Apenas concluyó el trámite de la comida en el almuerzo iniciamos el operativo para conseguir el carrete de celuloide adecuado para la cámara. Revolvimos todos los cajones, estantes y placares, pero fracasamos. Tal vez lo más sencillo para lograr un recuerdo era un autógrafo, que podíamos compartir entre los dos. Faltaba resolver ese tema de la timidez constitucional que no me abandonaba nunca –y que hoy persiste disimulada bajo capas y capas de sociabilidad entrenada–. Ninguno de los dos se atrevería a pedirle nada a un adulto. Mi abuela se comprometió a acompañarnos en esa misión, pero no estaría al acecho. La tendríamos que ir a buscar apenas lo divisáramos.
Comenzamos la guardia en esa anchísima vereda de la calle Sarmiento que conocíamos de memoria. Estábamos a pocos pasos de la esquina con Chile, a la sombra de unas centenarias moreras que filtraban la luz del sol.
Temíamos que no nos dejaran esperar en la terraza del Plaza, entonces nos agachamos debajo de la baranda para espiar entre las molduras de las columnas. Así podíamos controlar a quienes entraban y salían.
Conservábamos la ilusión de ver al director del noticiero más gracioso de la televisión. Queríamos, sobre todo, escuchar su voz cálida y toparnos con esos redondos ojos de bueno que miraban todo con asombro cada vez que algo salía mal.
Teníamos el equipamiento adecuado: agua en cantimploras de plástico, un paquete de galletitas Manón, una tira de champucitos de colores y unos binoculares de oro y nácar, de esos que se usaban para ir a la ópera. Eran un préstamo de nuestra abuela bajo pena de destierro familiar si los perdíamos.

........

▶ _Objetivo del ejercicio_
Según el pasaje:
(a) ¿Qué buscaron sin éxito en cajones, estantes y placares?
(b) ¿A pocos pasos de qué esquina comenzaron la guardia?
(c) ¿De qué eran los binoculares y quién se los prestó?
Los datos no intervienen en nada de esto.

▶ _Datos registrados_

........

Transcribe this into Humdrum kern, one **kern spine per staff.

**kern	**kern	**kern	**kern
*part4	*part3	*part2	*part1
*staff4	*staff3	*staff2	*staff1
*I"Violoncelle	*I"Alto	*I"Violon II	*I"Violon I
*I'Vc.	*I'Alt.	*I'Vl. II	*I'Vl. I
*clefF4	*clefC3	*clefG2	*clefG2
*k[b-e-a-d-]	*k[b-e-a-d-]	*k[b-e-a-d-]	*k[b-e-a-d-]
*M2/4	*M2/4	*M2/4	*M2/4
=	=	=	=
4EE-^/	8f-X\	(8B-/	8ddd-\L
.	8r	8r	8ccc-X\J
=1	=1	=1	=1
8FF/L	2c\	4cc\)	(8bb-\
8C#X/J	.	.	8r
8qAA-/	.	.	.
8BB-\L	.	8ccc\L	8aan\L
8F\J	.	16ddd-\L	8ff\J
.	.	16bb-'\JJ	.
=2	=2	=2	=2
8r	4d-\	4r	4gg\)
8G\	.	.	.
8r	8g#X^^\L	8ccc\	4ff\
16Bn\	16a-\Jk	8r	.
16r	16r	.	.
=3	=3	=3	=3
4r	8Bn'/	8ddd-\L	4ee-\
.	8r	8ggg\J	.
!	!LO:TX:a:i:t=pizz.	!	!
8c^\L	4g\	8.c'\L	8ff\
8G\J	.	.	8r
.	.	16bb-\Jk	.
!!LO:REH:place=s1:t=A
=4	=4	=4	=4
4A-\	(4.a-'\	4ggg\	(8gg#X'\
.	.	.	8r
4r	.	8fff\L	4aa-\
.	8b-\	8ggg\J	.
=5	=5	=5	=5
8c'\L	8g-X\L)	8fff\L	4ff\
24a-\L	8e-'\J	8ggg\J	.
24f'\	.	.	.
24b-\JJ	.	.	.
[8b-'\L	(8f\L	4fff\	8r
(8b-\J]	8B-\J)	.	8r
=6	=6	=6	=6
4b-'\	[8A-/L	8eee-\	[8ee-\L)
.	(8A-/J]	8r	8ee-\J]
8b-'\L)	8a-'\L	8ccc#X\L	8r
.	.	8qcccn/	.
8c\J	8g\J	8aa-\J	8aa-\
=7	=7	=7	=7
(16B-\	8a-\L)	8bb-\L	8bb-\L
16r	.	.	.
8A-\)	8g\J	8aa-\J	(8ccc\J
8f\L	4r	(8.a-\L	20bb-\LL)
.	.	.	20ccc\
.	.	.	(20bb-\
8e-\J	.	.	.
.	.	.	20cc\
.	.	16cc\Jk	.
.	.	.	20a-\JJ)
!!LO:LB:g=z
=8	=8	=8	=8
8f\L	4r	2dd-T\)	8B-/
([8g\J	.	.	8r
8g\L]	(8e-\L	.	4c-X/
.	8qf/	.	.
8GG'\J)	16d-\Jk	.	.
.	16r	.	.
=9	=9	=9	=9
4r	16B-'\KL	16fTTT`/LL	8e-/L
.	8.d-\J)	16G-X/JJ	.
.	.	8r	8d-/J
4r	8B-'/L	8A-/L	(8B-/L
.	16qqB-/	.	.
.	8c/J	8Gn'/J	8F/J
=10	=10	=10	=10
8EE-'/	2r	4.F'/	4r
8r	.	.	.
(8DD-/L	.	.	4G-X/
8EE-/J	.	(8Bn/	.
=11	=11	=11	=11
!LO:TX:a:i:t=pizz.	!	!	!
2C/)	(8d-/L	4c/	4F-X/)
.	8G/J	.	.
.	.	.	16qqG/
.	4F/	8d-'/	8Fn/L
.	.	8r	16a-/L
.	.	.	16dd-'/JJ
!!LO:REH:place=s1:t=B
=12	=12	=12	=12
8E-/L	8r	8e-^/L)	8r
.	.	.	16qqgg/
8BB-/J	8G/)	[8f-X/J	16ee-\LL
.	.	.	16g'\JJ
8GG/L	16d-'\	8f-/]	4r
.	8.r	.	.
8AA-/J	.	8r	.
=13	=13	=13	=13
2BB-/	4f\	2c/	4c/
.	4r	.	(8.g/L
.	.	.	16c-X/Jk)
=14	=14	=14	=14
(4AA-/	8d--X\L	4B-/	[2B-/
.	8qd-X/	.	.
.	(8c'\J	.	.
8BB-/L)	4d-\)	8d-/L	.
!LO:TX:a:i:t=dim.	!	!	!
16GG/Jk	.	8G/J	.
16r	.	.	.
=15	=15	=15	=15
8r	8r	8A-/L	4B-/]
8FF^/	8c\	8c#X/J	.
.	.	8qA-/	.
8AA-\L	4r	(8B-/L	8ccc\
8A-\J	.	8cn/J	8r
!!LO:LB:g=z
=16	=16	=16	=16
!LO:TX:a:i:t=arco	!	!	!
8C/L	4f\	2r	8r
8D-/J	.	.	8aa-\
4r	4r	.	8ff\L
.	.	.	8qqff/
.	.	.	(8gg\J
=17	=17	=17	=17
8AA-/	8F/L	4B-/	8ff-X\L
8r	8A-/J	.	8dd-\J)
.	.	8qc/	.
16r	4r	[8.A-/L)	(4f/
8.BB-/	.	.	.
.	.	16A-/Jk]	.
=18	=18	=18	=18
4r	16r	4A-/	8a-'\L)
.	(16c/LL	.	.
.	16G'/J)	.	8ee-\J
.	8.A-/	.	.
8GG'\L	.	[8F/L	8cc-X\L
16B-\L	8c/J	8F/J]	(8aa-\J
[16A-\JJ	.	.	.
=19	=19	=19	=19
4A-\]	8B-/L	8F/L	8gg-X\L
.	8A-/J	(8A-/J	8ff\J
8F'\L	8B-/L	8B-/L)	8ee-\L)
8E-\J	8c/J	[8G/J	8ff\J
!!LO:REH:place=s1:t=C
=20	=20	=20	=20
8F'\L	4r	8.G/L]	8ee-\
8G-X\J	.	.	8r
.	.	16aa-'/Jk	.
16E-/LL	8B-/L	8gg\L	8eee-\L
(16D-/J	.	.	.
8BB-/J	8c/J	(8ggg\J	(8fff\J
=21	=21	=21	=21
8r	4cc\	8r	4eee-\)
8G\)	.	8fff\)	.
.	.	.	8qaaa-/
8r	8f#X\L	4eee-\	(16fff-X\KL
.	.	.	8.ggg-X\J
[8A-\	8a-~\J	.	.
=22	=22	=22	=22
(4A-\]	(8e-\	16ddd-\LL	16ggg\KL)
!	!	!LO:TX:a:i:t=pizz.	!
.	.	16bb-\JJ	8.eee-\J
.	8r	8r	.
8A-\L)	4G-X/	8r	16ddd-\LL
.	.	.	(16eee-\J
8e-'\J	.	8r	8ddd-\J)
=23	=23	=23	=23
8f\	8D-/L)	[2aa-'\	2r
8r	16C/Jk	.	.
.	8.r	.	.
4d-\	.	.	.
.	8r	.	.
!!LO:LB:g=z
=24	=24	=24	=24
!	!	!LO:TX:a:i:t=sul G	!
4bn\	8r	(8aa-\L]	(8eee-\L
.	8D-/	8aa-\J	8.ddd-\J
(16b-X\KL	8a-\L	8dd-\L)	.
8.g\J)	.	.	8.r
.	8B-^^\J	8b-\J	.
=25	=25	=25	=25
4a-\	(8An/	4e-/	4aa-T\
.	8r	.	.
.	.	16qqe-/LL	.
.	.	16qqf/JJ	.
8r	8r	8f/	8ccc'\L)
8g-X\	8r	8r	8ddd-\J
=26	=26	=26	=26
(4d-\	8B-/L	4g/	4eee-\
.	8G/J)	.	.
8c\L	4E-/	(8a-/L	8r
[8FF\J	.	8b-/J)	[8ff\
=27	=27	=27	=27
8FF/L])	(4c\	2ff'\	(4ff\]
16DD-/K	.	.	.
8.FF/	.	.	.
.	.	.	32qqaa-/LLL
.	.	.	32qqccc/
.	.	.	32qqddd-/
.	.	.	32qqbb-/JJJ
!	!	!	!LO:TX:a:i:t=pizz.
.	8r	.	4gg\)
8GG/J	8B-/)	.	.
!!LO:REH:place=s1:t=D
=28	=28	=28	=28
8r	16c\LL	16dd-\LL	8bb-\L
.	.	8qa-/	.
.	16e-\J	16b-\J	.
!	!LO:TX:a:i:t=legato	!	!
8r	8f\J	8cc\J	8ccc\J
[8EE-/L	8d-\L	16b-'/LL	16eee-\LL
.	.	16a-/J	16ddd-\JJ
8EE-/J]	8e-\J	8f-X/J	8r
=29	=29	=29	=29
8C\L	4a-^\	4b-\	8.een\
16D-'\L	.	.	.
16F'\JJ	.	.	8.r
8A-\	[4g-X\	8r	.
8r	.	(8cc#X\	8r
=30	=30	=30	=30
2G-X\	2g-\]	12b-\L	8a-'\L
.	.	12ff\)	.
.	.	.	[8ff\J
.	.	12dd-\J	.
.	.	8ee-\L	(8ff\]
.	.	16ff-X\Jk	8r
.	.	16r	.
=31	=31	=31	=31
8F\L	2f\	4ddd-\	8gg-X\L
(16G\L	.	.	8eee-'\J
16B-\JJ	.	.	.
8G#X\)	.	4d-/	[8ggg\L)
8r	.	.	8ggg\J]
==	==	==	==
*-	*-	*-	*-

........

▶ _Respuesta del ejercicio_
(a) El carrete de celuloide adecuado para la cámara.
(b) De la esquina de la calle Sarmiento con Chile.
(c) De oro y nácar; se los prestó su abuela.